By Nigel Ash.
London, 6 October 2014:
The Libyan Investment Authority today began its $1 billion High Court action in London against US . . .[restrict]investment bank Goldman Sachs alleging, that it was duped into investing in complex derivatives, the value of which was wiped out in the international financial meltdown triggered by American the sub-prime crisis.
Between January and April 2008, Goldman set up for the LIA a portfolio of investments in Citibank parent Citigroup, Electricite de France, Banco Santander, the insurer Allianz, Italian oil company ENI and Italian bank UniCredit.
Today lawyers for the LIA claimed in court that it had been thought that these were straightforward share purchases, when in fact they were complex derivative bets, that were only based on the underlying shares. Much of the investment disappeared in the financial crash.
The London court heard that LIA executives lacked the expertise to understand the risk of the investment. Staff from the Authority had been taken by Goldman executives on an all-expenses-paid junket to Morocco. One British lawyer who had been seconded to the LIA at the time told the court that she had been shocked by the extent to which Goldman staff had acquired a highly influential position of trust in the LIA.
Catherine McDougall, who was then working with top City lawyers Allen & Overy, said in a witness statement submitted today that in her view “The line between friendship and arms-length commercial dealings had clearly been blurred”.
McDougall said that a number of “red flags” had been raised in her mind when she heard from LIA staff about the Moroccan trip where there had been heavy drinking and girls, all of which she claimed, had been paid for by a Goldman Sachs staffer on his corporate credit card.
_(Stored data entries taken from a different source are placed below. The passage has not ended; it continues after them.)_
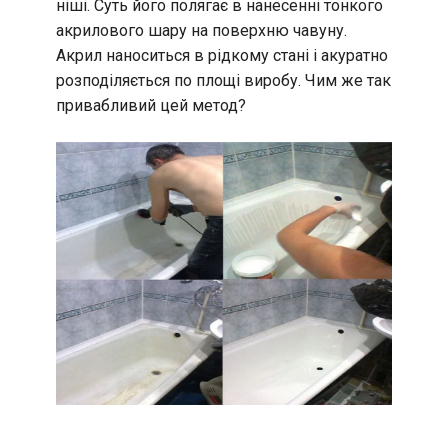
ніші. Суть його полягає в нанесенні тонкого
акрилового шару на поверхню чавуну.
Акрил наноситься в рідкому стані і акуратно
розподіляється по площі виробу. Чим же так
привабливий цей метод?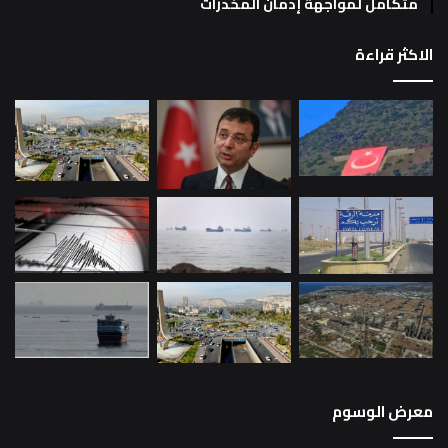
متكامل لمواجهة إدمان المخدرات
الاكثر قراءة
معرض الوسوم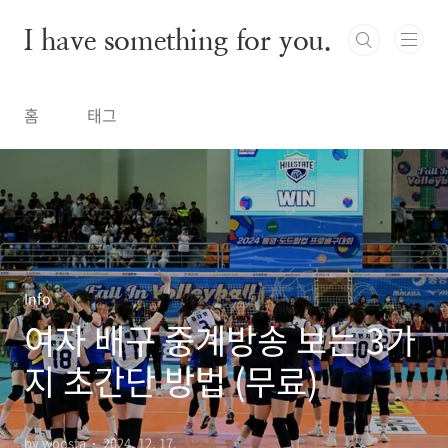
본문 바로가기
I have something for you.
홈
태그
Info
여자 배구 중계방송 보는 3가
지 초간단 방법 (무료)
by woosta
2024. 12. 17.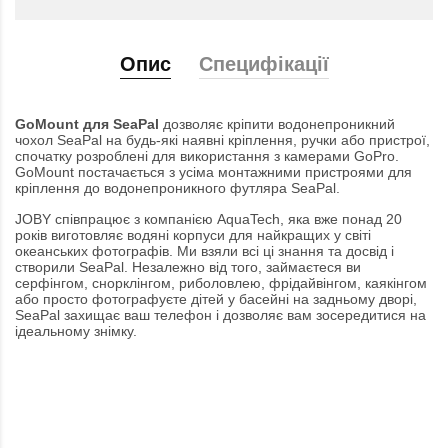
Опис
Специфікації
GoMount для SeaPal
дозволяє кріпити водонепроникний
чохол SeaPal на будь-які наявні кріплення, ручки або пристрої,
спочатку розроблені для використання з камерами GoPro.
GoMount постачається з усіма монтажними пристроями для
кріплення до водонепроникного футляра SeaPal.
JOBY співпрацює з компанією AquaTech, яка вже понад 20
років виготовляє водяні корпуси для найкращих у світі
океанських фотографів. Ми взяли всі ці знання та досвід і
створили SeaPal. Незалежно від того, займаєтеся ви
серфінгом, снорклінгом, риболовлею, фрідайвінгом, каякінгом
або просто фотографуєте дітей у басейні на задньому дворі,
SeaPal захищає ваш телефон і дозволяє вам зосередитися на
ідеальному знімку.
The investment bank’s defence, filed three weeks ago, maintains that the LIA was by no means naïve. Goldman Sachs had had a professional arms-length relationship with their Libyan client, which had represented itself as a sophisticated organisation that well understood the risks involved in the investments.
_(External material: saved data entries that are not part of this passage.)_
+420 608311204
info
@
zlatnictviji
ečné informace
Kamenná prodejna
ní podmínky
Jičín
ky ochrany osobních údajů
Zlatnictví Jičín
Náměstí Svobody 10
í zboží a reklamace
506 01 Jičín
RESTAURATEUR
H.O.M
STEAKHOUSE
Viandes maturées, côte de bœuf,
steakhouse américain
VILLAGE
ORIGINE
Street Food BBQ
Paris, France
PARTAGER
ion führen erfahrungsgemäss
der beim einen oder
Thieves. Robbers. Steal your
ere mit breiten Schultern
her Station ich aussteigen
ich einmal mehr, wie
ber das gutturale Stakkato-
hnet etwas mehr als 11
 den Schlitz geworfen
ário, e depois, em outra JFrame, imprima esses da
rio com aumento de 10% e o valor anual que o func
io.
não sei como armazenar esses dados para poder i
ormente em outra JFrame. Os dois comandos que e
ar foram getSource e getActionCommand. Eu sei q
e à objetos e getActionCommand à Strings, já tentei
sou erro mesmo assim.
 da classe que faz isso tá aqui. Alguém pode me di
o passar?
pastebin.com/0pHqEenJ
Goldman’s has characterised the LIA’s suit as a “paradigm of buyer’s remorse”. It is arguing that the LIA was an experienced investment organisation with an executive director of 30 years experience. It had freely entered into commercial trades which had turned out badly for it.
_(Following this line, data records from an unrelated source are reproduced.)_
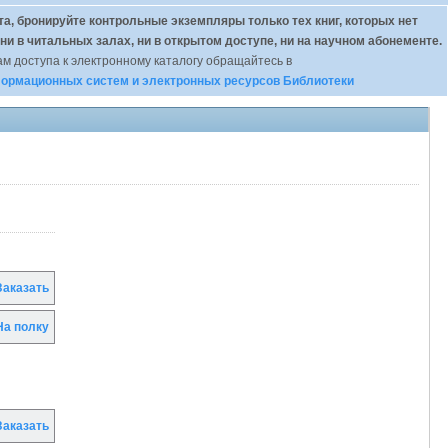
а, бронируйте контрольные экземпляры только тех книг, которых нет
 ни в читальных залах, ни в открытом доступе, ни на научном абонементе.
м доступа к электронному каталогу обращайтесь в
ормационных систем и электронных ресурсов Библиотеки
аказать
а полку
аказать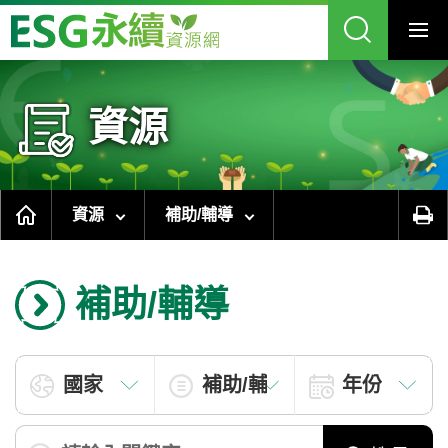
跳
到
主
要
內
容
區
塊
資源
資源
補助/輔導
補助/輔導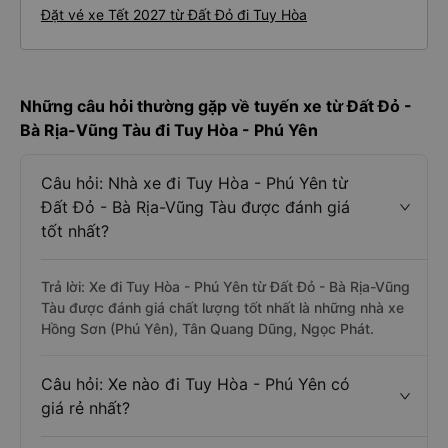
Đặt vé xe Tết 2027 từ Đất Đỏ đi Tuy Hòa
Những câu hỏi thường gặp về tuyến xe từ Đất Đỏ -
Bà Rịa-Vũng Tàu đi Tuy Hòa - Phú Yên
Câu hỏi: Nhà xe đi Tuy Hòa - Phú Yên từ
Đất Đỏ - Bà Rịa-Vũng Tàu được đánh giá
tốt nhất?
Trả lời: Xe đi Tuy Hòa - Phú Yên từ Đất Đỏ - Bà Rịa-Vũng
Tàu được đánh giá chất lượng tốt nhất là những nhà xe
Hồng Sơn (Phú Yên), Tân Quang Dũng, Ngọc Phát.
Câu hỏi: Xe nào đi Tuy Hòa - Phú Yên có
giá rẻ nhất?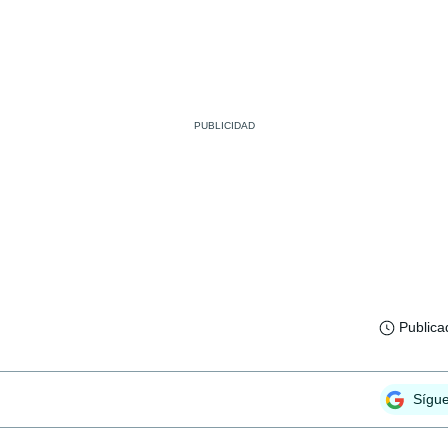
Publica
Sígu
The LIA’s original action was filed in London this January, not long before any case against Goldman Sachs would have been out of time. Today its lawyers were seeking the setting down of a 30 day trial in January 2016. The coming 18 months will see the “discovery” of documents by both sides and the preparation of detailed cases and rebuttals.
The LIA and its advisers will now turn their attention to the even larger case against French bank Societe Generale. This involves a claim for losses of $1.5 billion due to what the LIA alleges came about through a combination of fraud and incompetence. It relates to derivative trades between 2007 and 2009, which, like the investments through Goldman Sachs, also turned spectacularly sour.